Starting with the line that contains "pose: elev=127.2 azim=83.9" and going on through the end of the listing, write those lines out again, substituting "view" for "pose" and changing nothing else.

[Saved entries]

***

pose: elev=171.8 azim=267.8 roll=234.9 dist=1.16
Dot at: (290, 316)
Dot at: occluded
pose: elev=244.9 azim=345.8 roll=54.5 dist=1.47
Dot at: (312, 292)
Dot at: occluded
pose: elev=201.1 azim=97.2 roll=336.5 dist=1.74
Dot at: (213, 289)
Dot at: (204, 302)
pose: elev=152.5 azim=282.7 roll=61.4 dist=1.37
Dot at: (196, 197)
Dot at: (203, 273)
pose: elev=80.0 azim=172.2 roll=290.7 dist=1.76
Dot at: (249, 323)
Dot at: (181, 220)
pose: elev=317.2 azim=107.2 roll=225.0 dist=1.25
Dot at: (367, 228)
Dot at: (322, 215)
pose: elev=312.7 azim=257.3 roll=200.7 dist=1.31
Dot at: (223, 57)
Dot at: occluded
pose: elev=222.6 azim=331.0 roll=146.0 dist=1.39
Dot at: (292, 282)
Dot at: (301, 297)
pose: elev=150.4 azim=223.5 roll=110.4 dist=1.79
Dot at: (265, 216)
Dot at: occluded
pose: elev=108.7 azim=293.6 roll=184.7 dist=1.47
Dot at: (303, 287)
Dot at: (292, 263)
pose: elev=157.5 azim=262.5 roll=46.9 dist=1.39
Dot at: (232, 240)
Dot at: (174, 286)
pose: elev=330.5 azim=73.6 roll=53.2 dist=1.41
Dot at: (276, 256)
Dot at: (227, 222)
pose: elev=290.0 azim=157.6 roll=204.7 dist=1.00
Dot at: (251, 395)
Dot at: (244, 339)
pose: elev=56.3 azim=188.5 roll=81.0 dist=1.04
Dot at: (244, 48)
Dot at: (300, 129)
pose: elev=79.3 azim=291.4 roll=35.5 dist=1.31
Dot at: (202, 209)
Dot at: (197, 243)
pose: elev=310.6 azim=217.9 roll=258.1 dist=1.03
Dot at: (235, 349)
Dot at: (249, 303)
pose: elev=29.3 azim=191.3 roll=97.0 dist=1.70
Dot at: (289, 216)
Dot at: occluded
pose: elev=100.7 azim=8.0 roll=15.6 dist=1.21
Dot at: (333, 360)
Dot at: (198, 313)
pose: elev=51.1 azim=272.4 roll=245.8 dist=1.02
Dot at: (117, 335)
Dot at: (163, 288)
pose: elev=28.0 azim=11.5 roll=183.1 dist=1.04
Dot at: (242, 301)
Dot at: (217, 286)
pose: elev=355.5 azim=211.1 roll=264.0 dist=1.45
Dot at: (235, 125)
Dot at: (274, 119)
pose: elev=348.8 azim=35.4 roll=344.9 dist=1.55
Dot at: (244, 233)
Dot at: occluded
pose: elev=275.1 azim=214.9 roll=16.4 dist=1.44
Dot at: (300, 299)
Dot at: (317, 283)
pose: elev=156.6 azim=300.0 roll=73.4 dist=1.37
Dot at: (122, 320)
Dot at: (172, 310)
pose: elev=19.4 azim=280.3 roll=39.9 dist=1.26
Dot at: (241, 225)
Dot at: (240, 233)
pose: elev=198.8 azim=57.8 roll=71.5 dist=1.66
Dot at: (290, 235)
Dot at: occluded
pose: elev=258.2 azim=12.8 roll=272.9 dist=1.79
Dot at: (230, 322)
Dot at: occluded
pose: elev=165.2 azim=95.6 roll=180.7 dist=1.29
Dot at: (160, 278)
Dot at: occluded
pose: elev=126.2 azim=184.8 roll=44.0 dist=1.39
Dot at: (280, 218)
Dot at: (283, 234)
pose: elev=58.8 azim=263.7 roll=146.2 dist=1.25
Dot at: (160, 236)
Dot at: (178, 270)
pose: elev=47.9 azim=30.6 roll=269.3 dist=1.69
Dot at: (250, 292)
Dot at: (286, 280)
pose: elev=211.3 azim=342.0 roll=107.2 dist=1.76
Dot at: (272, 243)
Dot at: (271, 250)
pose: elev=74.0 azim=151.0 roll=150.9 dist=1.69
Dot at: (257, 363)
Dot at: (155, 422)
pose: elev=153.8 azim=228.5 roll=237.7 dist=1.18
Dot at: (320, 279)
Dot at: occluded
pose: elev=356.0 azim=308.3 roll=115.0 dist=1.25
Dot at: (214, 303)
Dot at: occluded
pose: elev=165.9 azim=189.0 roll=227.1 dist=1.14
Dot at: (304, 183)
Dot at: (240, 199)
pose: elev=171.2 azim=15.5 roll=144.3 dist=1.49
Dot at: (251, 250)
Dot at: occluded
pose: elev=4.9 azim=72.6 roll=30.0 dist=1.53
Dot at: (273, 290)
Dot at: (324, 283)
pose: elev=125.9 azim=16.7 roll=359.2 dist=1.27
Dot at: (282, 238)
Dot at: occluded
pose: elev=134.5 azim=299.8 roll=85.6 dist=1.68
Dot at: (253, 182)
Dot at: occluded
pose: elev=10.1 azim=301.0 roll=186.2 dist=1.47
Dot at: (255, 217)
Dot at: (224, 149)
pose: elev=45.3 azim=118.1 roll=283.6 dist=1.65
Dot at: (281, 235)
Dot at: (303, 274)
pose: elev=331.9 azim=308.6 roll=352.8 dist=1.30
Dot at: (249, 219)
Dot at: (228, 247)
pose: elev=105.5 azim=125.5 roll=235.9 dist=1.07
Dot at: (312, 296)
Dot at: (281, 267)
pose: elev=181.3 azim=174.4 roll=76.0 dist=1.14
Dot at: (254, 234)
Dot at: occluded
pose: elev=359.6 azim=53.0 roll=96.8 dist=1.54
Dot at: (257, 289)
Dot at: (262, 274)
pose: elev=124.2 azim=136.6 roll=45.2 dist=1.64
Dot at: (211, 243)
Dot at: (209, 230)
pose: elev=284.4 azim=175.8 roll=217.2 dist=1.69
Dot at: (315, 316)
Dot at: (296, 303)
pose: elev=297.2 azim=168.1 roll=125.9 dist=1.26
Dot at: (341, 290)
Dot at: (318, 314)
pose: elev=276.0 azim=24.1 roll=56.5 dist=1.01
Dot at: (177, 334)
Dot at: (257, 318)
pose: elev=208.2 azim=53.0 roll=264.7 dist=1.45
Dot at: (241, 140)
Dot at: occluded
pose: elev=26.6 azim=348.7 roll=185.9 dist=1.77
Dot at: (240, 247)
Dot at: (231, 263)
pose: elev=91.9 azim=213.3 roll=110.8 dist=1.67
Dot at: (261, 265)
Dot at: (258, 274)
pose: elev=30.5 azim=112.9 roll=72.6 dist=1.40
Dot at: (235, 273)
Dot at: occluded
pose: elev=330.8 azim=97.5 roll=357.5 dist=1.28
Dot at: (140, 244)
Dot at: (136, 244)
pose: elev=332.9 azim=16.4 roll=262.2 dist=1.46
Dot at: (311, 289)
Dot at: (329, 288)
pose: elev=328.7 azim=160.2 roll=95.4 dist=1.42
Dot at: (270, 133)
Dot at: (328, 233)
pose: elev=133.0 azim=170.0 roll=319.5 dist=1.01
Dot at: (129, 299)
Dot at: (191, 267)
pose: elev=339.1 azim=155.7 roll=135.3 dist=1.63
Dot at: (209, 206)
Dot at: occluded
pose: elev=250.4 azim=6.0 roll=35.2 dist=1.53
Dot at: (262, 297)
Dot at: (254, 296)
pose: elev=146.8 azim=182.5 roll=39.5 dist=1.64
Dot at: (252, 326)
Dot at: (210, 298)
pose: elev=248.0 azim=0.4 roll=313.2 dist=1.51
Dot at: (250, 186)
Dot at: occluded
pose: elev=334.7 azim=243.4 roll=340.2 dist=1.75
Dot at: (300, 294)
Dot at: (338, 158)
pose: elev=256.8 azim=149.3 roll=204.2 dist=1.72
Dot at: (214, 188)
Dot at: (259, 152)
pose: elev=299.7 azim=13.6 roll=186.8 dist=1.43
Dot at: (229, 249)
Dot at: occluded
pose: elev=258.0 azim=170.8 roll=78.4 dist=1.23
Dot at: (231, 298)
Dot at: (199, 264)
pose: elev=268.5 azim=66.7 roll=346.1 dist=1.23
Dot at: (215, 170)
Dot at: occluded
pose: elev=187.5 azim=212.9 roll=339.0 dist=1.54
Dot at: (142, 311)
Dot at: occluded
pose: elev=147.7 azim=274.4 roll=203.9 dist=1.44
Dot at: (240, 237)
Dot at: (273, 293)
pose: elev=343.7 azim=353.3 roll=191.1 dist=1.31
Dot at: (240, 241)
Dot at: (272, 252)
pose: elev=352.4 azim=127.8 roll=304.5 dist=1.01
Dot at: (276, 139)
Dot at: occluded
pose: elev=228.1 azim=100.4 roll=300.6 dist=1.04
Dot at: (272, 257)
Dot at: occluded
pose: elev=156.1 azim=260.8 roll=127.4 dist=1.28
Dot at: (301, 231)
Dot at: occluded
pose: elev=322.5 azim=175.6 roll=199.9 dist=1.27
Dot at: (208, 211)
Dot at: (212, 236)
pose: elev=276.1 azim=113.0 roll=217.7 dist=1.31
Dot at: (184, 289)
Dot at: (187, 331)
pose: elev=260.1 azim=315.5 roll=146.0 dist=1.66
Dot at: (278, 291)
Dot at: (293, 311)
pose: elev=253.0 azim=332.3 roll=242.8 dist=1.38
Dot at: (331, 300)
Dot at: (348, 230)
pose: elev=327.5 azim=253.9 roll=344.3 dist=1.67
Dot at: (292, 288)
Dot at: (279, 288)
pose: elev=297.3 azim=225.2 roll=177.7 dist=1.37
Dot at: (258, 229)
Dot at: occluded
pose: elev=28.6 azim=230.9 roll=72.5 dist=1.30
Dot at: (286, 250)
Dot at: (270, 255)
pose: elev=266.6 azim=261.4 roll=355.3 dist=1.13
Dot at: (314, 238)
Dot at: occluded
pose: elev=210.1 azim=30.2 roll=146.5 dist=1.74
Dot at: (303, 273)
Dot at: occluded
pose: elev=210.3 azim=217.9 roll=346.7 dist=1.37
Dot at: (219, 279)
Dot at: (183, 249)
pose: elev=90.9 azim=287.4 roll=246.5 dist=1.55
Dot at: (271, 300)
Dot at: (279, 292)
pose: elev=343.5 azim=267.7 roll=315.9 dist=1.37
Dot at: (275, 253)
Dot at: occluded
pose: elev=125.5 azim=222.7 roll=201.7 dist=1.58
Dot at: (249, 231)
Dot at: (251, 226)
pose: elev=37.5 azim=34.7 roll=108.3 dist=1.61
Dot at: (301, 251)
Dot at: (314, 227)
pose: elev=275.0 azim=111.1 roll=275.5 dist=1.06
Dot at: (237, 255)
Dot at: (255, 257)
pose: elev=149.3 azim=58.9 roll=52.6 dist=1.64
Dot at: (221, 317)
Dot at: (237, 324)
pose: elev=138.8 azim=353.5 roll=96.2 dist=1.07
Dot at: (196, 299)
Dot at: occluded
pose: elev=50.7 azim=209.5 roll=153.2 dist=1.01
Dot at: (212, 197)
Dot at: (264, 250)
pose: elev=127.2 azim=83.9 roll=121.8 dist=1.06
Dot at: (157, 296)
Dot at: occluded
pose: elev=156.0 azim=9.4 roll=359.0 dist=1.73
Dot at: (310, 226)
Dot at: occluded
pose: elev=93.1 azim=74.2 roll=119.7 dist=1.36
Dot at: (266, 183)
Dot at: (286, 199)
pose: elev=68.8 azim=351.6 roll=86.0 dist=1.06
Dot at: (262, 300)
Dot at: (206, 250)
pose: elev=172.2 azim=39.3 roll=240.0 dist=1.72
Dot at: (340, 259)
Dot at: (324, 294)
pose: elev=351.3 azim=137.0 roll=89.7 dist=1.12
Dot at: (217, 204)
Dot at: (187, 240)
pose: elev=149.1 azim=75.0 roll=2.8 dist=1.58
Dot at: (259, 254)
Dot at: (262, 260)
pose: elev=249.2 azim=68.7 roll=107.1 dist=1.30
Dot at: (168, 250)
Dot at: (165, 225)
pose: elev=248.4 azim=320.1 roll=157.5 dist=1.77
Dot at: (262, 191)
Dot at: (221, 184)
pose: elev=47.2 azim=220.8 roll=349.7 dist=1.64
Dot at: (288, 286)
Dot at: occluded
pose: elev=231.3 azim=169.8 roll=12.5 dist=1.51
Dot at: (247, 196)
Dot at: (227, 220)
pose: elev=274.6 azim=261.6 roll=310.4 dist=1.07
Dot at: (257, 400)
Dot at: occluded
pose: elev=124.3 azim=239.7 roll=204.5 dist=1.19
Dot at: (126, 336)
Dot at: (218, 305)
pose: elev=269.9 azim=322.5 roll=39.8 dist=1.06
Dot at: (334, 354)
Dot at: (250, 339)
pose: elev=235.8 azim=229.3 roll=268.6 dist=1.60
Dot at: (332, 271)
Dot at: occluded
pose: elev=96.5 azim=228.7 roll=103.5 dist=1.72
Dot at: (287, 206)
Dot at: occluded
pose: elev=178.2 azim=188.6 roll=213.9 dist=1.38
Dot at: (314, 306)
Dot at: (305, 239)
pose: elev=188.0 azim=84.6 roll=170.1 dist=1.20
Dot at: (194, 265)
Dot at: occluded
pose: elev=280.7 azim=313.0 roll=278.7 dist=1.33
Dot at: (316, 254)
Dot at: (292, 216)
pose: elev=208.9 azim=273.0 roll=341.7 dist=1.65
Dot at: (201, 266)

***

## [EXERCISE RESULT]
view: elev=127.2 azim=83.9 roll=121.8 dist=1.06
Dot at: (157, 296)
Dot at: occluded
view: elev=156.0 azim=9.4 roll=359.0 dist=1.73
Dot at: (310, 226)
Dot at: occluded
view: elev=93.1 azim=74.2 roll=119.7 dist=1.36
Dot at: (266, 183)
Dot at: (286, 199)
view: elev=68.8 azim=351.6 roll=86.0 dist=1.06
Dot at: (262, 300)
Dot at: (206, 250)
view: elev=172.2 azim=39.3 roll=240.0 dist=1.72
Dot at: (340, 259)
Dot at: (324, 294)
view: elev=351.3 azim=137.0 roll=89.7 dist=1.12
Dot at: (217, 204)
Dot at: (187, 240)
view: elev=149.1 azim=75.0 roll=2.8 dist=1.58
Dot at: (259, 254)
Dot at: (262, 260)
view: elev=249.2 azim=68.7 roll=107.1 dist=1.30
Dot at: (168, 250)
Dot at: (165, 225)
view: elev=248.4 azim=320.1 roll=157.5 dist=1.77
Dot at: (262, 191)
Dot at: (221, 184)
view: elev=47.2 azim=220.8 roll=349.7 dist=1.64
Dot at: (288, 286)
Dot at: occluded
view: elev=231.3 azim=169.8 roll=12.5 dist=1.51
Dot at: (247, 196)
Dot at: (227, 220)
view: elev=274.6 azim=261.6 roll=310.4 dist=1.07
Dot at: (257, 400)
Dot at: occluded
view: elev=124.3 azim=239.7 roll=204.5 dist=1.19
Dot at: (126, 336)
Dot at: (218, 305)
view: elev=269.9 azim=322.5 roll=39.8 dist=1.06
Dot at: (334, 354)
Dot at: (250, 339)
view: elev=235.8 azim=229.3 roll=268.6 dist=1.60
Dot at: (332, 271)
Dot at: occluded
view: elev=96.5 azim=228.7 roll=103.5 dist=1.72
Dot at: (287, 206)
Dot at: occluded
view: elev=178.2 azim=188.6 roll=213.9 dist=1.38
Dot at: (314, 306)
Dot at: (305, 239)
view: elev=188.0 azim=84.6 roll=170.1 dist=1.20
Dot at: (194, 265)
Dot at: occluded
view: elev=280.7 azim=313.0 roll=278.7 dist=1.33
Dot at: (316, 254)
Dot at: (292, 216)
view: elev=208.9 azim=273.0 roll=341.7 dist=1.65
Dot at: (201, 266)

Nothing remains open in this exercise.